High-Dose-Rate Brachytherapy Techniques
HDR brachytherapy has been used as the brachytherapy component in combination with EBRT for the treatment of prostate cancer (208,214,249,252). In general, for this approach patients undergo transperineal placement of afterloading catheters in the prostate under ultrasonographic guidance. After CT-based treatment planning, several high-dose fractions, ranging from 4 to 6 Gy each, are administered during an interval of 24 to 36 hours using 192Ir. This treatment is followed by supplemental EBRT directed to the prostate and periprostatic tissues to a dose of 45 to 50.4 Gy using conventional fractionation. The Beaumont group has used fractionated outpatient HDR brachytherapy boosts interdigitated throughout the course of EBRT (208,249). Real-time intraoperative planning from the intraoperative ultrasonographic image was performed and each of three HDR boost treatments was delivered in the operating room under anesthesia. A dose-escalation study was implemented to increase gradually the dose per fraction delivered with the HDR boost from 5.5 Gy for three fractions to 10.5 Gy for three fractions. Improved outcomes with higher HDR boost doses were observed compared with outcomes achieved using lower dose levels. More recently, these investigators have used HDR brachytherapy as monotherapy without the addition of EBRT. The fractionation regimen was 38 Gy delivered in four fractions, two times daily during 2 days, and early tolerance and tumor control outcomes have been promising (159).

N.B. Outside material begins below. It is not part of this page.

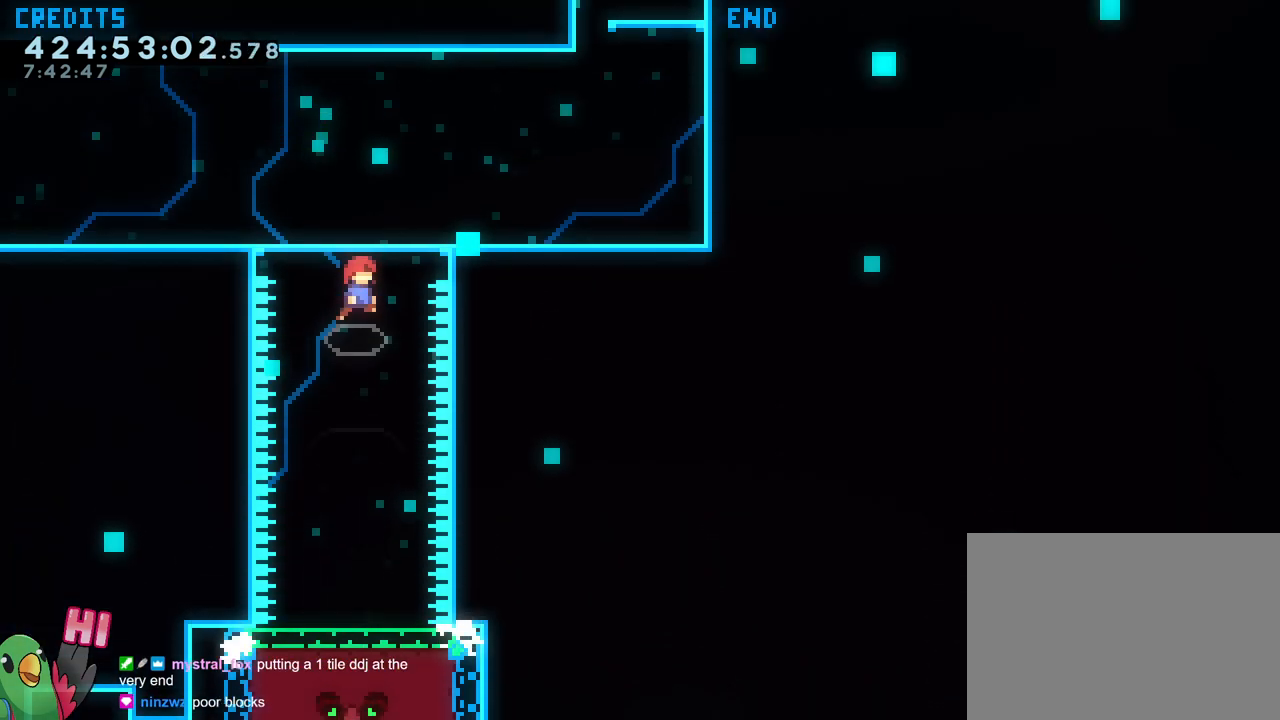
{"buttons": [], "left_stick": "right", "right_stick": "center", "events": [[67, "Y", "down"], [217, "Y", "up"], [300, "B", "up"], [334, "left_stick", "right"]]}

HDR brachytherapy offers several potential advantages over other techniques. Taking advantage of an afterloading approach, the radiation oncologist and physicist can more easily optimize the delivery of radiation therapy to the prostate and compensate for potential regions of underdosage (“cold spots”) that may be present with permanent interstitial implantation. Further, this technique reduces radiation exposure to the radiation oncologist and others involved in the procedure compared with permanent interstitial implantation. Finally, HDR brachytherapy boosts may be radiobiologically more efficacious in terms of tumor cell kill for patients with increased tumor bulk or adverse prognostic features compared with low–dose-rate boosts such as 125I or 103Pd.